I don’t believe in God, but I swear sometimes I think that Kelly was sent by some vengeful angel to piss me off. If an all-seeing deity really does live in the sky, then bravo for conjuring up a suitable punishment for my actions in the shape of Kelly McIntosh as a cellmate. Kelly is bent over her foot, filing her toenails on my mattress. There are nail clippings on my bed.
‘Wotcha!’ she says, without looking up. ‘How was the brief?’
As far as I know, Kelly has never attempted to appeal her sentence, nor met with a lawyer, nor protested her innocence like so many others do in here. As if anyone else cares about your situation when they have their own to contend with. It’s like hearing about other people’s children – or worse – hearing about other people’s tiresome mental health problems. She’s been in here before. This time it’s for blackmailing men over sexy photos, when she was younger it was for robbing people on the Caledonian Road. She likes to say that the crime rate in N1 dropped by 80 per cent when she was put away. Kelly is a woman who doesn’t like change. Her crime works, she says, blithely ignoring her repeated incarcerations, why change your modus operandi? Except she doesn’t say modus operandi because Kelly would undoubtedly think that was a Latin American soap opera.
‘Oh the usual,’ I say as I hover over her and look pointedly at the toenail shavings with what I hope is a suitable amount of withering disgust. Nothing gets to Kelly though. You cannot shame her, upset her, embarrass her. It would be fascinating, if she weren’t such an empty vessel. A psychologist could spend hours with her before reluctantly concluding that maybe there’s not always something hidden in the depths of the psyche. Some people inhabit shallower pools. Kelly spent most of her time in the paddling variety.

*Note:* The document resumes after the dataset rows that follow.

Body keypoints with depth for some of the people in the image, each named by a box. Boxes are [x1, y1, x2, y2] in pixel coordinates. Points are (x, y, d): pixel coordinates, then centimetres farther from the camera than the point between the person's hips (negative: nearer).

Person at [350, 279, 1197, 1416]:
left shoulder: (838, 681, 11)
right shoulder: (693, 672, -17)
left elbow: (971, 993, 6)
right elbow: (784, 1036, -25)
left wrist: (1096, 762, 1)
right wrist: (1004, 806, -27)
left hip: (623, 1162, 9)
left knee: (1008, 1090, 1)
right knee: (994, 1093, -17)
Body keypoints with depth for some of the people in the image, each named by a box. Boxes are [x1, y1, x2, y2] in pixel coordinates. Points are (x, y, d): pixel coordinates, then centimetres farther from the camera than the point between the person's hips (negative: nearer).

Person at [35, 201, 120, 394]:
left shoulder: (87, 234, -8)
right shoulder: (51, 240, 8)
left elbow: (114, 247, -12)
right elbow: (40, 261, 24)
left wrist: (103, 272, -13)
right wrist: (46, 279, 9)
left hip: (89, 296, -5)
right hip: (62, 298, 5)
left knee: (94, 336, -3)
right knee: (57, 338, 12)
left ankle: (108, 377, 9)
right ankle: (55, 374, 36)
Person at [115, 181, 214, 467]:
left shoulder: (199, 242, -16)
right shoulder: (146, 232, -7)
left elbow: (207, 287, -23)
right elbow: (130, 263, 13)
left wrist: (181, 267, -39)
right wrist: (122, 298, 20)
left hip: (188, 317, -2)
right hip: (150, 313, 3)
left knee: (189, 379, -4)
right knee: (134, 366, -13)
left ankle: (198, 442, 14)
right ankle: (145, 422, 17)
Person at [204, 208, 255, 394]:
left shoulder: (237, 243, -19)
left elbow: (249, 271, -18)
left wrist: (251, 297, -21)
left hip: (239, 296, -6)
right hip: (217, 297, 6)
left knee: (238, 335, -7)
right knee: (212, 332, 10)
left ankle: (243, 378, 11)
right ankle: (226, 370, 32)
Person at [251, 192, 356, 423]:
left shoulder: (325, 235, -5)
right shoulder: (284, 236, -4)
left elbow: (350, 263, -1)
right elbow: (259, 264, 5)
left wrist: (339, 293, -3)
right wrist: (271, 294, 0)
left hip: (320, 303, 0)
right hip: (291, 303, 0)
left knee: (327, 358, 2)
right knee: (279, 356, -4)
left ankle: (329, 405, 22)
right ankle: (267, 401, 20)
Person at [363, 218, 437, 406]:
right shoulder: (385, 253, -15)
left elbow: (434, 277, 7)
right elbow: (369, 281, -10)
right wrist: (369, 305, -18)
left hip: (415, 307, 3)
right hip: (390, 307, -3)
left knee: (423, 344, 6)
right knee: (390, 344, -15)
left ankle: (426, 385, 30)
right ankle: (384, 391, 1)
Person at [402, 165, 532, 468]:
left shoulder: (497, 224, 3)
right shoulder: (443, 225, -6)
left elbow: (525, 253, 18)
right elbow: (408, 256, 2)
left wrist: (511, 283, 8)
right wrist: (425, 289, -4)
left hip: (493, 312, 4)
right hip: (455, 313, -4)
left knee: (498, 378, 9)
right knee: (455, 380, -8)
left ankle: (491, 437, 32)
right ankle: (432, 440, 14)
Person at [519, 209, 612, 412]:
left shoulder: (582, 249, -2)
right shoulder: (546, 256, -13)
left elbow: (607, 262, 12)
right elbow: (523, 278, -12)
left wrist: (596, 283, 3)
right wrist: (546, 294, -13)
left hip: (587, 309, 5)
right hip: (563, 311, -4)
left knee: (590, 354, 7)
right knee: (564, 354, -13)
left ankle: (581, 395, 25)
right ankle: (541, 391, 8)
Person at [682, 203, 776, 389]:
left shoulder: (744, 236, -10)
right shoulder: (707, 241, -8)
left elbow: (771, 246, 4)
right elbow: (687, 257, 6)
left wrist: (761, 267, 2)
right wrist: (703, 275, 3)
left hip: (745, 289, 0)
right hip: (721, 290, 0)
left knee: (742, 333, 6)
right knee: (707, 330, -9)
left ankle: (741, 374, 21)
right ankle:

‘So are you getting out or what? Did your fella find what he was looking for? I suppose you need a witness, huh? Is your mate still not talking to ya?’ It bothers me that Kelly takes such an interest. I’m sure she’s looked up my case, since I barely tell her anything and yet she asks me questions that make it obvious that she knows more than she should. The story is out there, the Daily Mail practically had a reporter assigned to my trial, I can’t expect other people not to want to know more. But I don’t want anyone in here gleaning anything that they can embellish and giving it to a journalist when I get out. I want to disappear back into my old life. Or not so much old life but the life I planned to start before this hiccup.
I give her a bland run-through of my meeting, how we’re hoping that there will be a decision soon, how I feel confident in my appeal. She moves off my bed and sits cross-legged on the floor like a little girl as I shake down my sheet and smooth out the pillow, desperately hoping her feet haven’t been on it.
‘Isn’t it mad,’ she says as she starts painting her toenails a lurid shade of coral, ‘how I’ve done so much bad shit and nobody knows my name, and you ended up, like, a celebrity for something you didn’t even do?’
Kelly is obviously annoyed that I’ve fascinated so many, as though I don’t deserve the dubious attention I’ve received. As though it’ll springboard me onto a reality dance programme and get me a haircare deal and a photo spread in OK! magazine to tearfully talk about my ordeal. After months of living cheek by jowl with the woman, I know this to be exactly Kelly’s dream.